Inclusive Banking Processes Lead to Better Results

Private equity firms are still raising captive funds. In fact, the amount of dry powder sitting in funds waiting to be allocated has hit record highs. There’s no question that traditional funds are a highly successful and sought-after investment model. However, as the industry continues to mature, more and more alternative types of investment models have emerged, competing with traditional buyers for the chance at closing great deals.

Fundless sponsors or independent sponsors are one such group that have become more prevalent in recent years. However, even with their proliferation, investment bankers still rarely view them as viable buyers. Today, more investment bankers are letting independent sponsors into their processes, but many still feel that working with independent sponsors is a risky proposition.

Where’s the money?

Investment banks want certainty of close, which isn’t always an easy task for an independent sponsor that must go find funding to complete a deal.

“Certainty of closing is an important consideration and, in several instances, has actually been more important than price. Assuming that there was a good, disciplined process, the owners will have at least a few final offers in a fairly narrow range of values. As a result, other factors – like certainty of closing, relationship with the buyer and plans for post-closing – make the difference between the winner and second place,” says Ramsey Goodrich, a managing partner with investment bank Carter Morse & Goodrich. “Because they don’t have a dedicated fund, independent sponsors, by definition, have a higher risk of closing, which makes it a bit scary for sellers. The fear is that there will be a second round of negotiations and two levels of due diligence, two levels of fees, and two levels of management oversight and the deal falls apart. All else being equal, it is hard for sellers to get over this risk.”

Independent sponsors are used to running up against this issue. That’s why firms like The Grantchester Group and Rotunda Capital, although independent sponsors, have arrangements with investors that have captive capital so that they can move quickly with a commitment if they find a deal that they want to execute on.

“Bankers want to know that you have capital. They can’t risk getting to LOI and not getting to close. That’s why my model is to have strong established capital partners that have the capital to close alongside of Grantchester. However, if our capital partners don’t want in, we risk not getting the deal done. That is a challenge,” says Liz Griggs, CEO and Managing Partner of Grantchester Group.

Taylor Grant, a managing partner with Fox Three Partners, an independent sponsor founded in 2014, adds, “Certainty of close comes up often in conversations. Most brokers like to understand where the money is coming from. We don’t have to prove ourselves quite as much as we used too, but it’s still a conversation.”

However, despite the perceived risk of not getting to the finish line, there are many positives to working with independent sponsors that the investment banking community is starting to realize, leading to independent sponsors being included more frequently in competitive sell side processes. “Generally speaking, we have tended to avoid independent sponsors, but over the last few years, there has been a real maturation in the marketplace where more and more sophisticated investors are going ‘fundless’, especially operating executives or those spinning out of a PE fund,” says Goodrich. “We have started to open up our processes to those independent sponsors that have a proven track record of successful closings and that have real expertise in an industry niche.”

[Entries drawn from a collection]
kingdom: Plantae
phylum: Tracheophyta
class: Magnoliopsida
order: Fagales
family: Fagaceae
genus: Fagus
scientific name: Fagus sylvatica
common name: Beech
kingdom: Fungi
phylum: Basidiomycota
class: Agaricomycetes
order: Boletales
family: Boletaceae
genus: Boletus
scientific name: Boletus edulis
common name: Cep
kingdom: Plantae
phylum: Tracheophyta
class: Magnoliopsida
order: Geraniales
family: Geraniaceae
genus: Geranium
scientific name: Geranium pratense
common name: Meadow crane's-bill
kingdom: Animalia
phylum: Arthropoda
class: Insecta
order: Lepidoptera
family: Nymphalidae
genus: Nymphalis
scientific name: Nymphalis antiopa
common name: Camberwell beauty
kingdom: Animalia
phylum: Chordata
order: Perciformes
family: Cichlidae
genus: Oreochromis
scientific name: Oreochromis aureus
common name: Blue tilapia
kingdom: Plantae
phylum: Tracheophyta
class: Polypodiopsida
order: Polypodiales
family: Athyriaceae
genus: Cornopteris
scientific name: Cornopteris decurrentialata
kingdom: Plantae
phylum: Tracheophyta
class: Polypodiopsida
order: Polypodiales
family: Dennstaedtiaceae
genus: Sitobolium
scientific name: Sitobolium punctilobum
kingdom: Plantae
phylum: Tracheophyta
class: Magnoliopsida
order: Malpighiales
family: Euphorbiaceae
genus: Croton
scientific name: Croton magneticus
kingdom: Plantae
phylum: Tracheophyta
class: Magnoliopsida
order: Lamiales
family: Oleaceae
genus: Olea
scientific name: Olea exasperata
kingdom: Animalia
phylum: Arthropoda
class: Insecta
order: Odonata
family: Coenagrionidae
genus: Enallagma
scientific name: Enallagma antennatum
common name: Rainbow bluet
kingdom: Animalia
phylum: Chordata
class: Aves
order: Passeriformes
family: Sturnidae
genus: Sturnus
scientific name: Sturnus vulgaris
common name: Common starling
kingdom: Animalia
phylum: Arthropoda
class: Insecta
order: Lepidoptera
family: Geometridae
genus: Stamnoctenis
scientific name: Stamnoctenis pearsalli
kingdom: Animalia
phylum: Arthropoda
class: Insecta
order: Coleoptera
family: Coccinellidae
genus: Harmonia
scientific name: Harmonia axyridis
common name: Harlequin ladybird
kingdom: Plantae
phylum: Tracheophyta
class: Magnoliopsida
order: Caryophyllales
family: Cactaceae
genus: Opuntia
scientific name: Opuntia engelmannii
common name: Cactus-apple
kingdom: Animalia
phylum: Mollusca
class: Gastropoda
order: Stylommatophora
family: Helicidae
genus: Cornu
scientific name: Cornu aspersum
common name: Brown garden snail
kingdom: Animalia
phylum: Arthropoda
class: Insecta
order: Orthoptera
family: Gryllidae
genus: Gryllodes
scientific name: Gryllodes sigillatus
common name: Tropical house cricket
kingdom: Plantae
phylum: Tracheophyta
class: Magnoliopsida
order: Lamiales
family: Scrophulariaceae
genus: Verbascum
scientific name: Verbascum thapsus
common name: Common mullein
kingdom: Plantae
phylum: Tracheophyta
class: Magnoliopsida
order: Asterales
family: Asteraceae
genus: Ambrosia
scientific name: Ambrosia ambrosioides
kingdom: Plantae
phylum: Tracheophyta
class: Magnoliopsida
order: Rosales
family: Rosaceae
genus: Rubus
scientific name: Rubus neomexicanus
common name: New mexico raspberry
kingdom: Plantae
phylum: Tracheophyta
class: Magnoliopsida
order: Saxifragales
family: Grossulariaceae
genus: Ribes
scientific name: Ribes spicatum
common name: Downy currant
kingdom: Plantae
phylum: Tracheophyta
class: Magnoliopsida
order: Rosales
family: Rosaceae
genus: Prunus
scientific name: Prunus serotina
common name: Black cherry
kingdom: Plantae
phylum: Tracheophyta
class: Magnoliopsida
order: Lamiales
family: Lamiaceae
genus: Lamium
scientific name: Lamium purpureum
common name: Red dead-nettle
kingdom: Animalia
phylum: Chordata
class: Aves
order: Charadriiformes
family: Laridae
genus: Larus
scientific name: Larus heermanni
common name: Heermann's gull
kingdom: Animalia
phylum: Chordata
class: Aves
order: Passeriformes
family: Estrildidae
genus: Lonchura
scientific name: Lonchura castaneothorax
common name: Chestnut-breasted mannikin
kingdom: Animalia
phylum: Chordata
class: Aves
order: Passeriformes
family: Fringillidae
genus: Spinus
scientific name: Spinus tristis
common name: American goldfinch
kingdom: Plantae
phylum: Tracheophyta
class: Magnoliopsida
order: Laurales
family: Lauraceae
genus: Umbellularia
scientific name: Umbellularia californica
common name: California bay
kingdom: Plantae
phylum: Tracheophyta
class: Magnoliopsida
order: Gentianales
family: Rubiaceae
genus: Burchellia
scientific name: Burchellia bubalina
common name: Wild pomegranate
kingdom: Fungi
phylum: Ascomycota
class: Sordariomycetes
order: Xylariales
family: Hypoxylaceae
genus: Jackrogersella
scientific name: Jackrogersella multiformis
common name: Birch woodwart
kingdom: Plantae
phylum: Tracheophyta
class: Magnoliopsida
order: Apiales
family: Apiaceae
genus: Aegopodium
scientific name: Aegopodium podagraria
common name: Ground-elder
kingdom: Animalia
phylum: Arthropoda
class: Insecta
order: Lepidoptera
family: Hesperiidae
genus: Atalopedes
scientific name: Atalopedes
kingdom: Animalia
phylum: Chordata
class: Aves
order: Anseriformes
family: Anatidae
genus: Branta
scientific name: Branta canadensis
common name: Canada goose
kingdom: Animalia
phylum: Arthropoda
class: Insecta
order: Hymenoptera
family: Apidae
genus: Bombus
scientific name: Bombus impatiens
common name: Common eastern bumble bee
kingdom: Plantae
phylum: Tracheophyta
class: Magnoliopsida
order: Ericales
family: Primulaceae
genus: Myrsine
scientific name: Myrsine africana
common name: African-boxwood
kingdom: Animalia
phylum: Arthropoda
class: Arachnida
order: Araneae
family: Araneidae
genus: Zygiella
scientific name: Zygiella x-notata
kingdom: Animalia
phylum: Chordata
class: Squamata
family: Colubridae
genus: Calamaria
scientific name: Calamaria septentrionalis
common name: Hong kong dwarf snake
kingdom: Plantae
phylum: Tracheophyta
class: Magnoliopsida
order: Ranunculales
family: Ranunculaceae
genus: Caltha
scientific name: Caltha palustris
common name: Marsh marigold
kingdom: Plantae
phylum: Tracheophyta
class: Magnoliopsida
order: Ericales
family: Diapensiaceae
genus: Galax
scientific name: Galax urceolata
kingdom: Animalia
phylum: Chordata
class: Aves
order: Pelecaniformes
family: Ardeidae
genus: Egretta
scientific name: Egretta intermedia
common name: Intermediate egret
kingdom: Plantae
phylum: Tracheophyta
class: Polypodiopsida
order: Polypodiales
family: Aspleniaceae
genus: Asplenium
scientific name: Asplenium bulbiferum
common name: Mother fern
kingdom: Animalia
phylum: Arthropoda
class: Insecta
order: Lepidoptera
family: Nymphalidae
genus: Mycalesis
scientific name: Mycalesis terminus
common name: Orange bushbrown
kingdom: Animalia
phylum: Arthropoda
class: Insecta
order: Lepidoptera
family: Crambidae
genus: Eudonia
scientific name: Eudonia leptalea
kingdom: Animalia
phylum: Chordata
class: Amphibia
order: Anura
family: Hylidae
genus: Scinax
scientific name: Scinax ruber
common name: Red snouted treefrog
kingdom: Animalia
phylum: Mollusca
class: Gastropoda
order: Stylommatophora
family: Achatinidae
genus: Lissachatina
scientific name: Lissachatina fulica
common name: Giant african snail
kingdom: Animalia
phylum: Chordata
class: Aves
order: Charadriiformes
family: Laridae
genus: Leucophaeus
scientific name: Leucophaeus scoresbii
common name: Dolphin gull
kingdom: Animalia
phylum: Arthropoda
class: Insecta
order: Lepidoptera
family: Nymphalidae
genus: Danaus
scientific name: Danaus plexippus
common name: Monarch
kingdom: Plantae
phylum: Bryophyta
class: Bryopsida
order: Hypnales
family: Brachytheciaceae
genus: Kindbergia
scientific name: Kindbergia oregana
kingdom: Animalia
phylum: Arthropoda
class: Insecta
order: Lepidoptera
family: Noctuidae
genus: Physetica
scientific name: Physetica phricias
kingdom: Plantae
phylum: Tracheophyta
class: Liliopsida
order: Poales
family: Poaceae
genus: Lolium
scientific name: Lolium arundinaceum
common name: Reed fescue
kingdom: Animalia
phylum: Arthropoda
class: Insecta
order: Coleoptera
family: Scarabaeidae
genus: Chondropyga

JOB — In the passage on independent sponsors, duplicate everything from "Private equity firms" down to "closing great deals.".

FINAL RESULT —
Private equity firms are still raising captive funds. In fact, the amount of dry powder sitting in funds waiting to be allocated has hit record highs. There’s no question that traditional funds are a highly successful and sought-after investment model. However, as the industry continues to mature, more and more alternative types of investment models have emerged, competing with traditional buyers for the chance at closing great deals.